Me llevó hasta la cama sin romper el beso. Cuando me depositó sobre las sábanas, se quedó de pie, mirándome con una intensidad insoportable. Sus dedos recorrieron el borde de mi blusa, pero se detuvieron.

—Dime que lo quieres —murmuró, como si luchara contra cadenas invisibles.

Lo miré, temblando. Parte de mí gritaba que huyera. Pero la otra, la que ardía desde que lo conocí, susurraba que ese momento era inevitable.

—Lo quiero —confesé, con la voz rota.

Su control se quebró. La ropa cayó entre caricias urgentes, besos que dejaban marcas, manos que exploraban con la devoción de un adorador y la posesión de un Alfa. Cada roce era un incendio, cada gemido un recordatorio de que mi cuerpo lo reconocía antes que mi mente.

Cuando finalmente me tomó, no hubo brutalidad, sino un ritmo que oscilaba entre fuerza y ternura. Como si quisiera grabar en mi piel que era suyo, y al mismo tiempo, temiera romperme.

Me perdí en él. En su boca, en sus manos, en la conexión imposible que ardía entre nosotros. No era solo deseo, era algo más profundo, algo que me hacía sentir completa de una forma que no comprendía.

Al final, exhausta, quedé apoyada contra su pecho. Su respiración era pesada, y su corazón latía como un tambor de guerra.

El silencio se prolongó hasta que su voz lo rompió, ronca, vulnerable:

—Eres mía, Aria. Y lo serás siempre.

No tuve fuerzas para discutir. Cerré los ojos, pero las palabras se me quedaron grabadas en la piel como una marca invisible.

Me desperté horas después, sola en la cama. La sábana aún conservaba su calor, pero él se había ido.

Me incorporé, confundida, cuando escuché voces en el pasillo. Me acerqué a la puerta, entreabriándola lo suficiente para escuchar.
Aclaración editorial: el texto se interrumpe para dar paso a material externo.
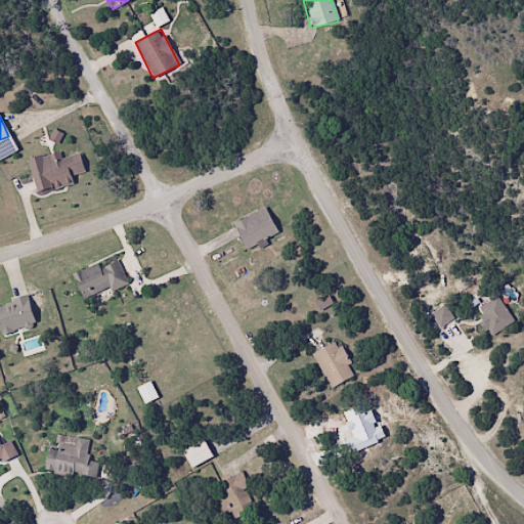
[(72,156),(61,159),(59,150),(28,160),(37,192),(79,180),(72,156)]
—No es seguro, Dante —decía un hombre, probablemente uno de sus consejeros—. La manada no aceptará a una humana como Luna. Es una debilidad.
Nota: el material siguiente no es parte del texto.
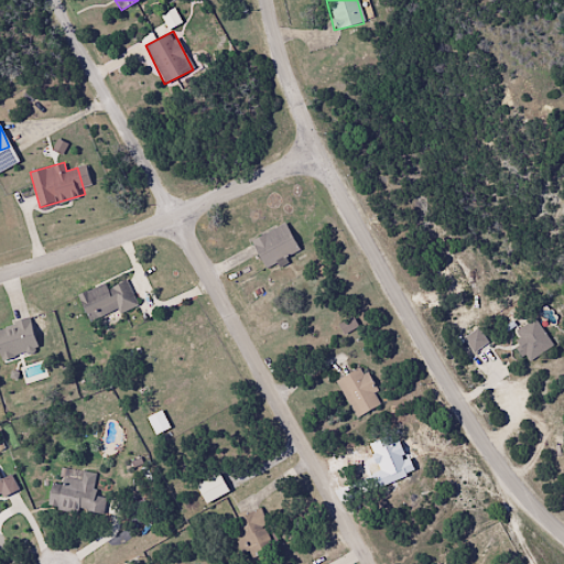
[(264,269),(299,250),(284,223),(250,241),(264,269)]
—No es humana —respondió Dante, con un tono bajo y feroz—. Aún no lo sabe, pero su sangre lo grita.

Sentí un vértigo extraño. ¿Qué significaba eso?

—¿Y si no sobrevive al despertar? —preguntó el consejero.

Hubo un silencio pesado.

—Entonces moriré con ella —respondió Dante, sin titubear.

Mi corazón se detuvo un instante.

El despertar. Esa palabra resonó en mi cabeza como un eco sin respuesta. Algo dentro de mí se removió, oscuro, latente. Un rugido invisible que parecía esperarme.

Me alejé de la puerta, con las manos temblando. El deseo y el miedo se entrelazaban en mis venas. Sabía que lo que había ocurrido entre nosotros no podía deshacerse. Había cruzado el filo del deseo.

Y ahora, más que nunca, estaba atrapada en él.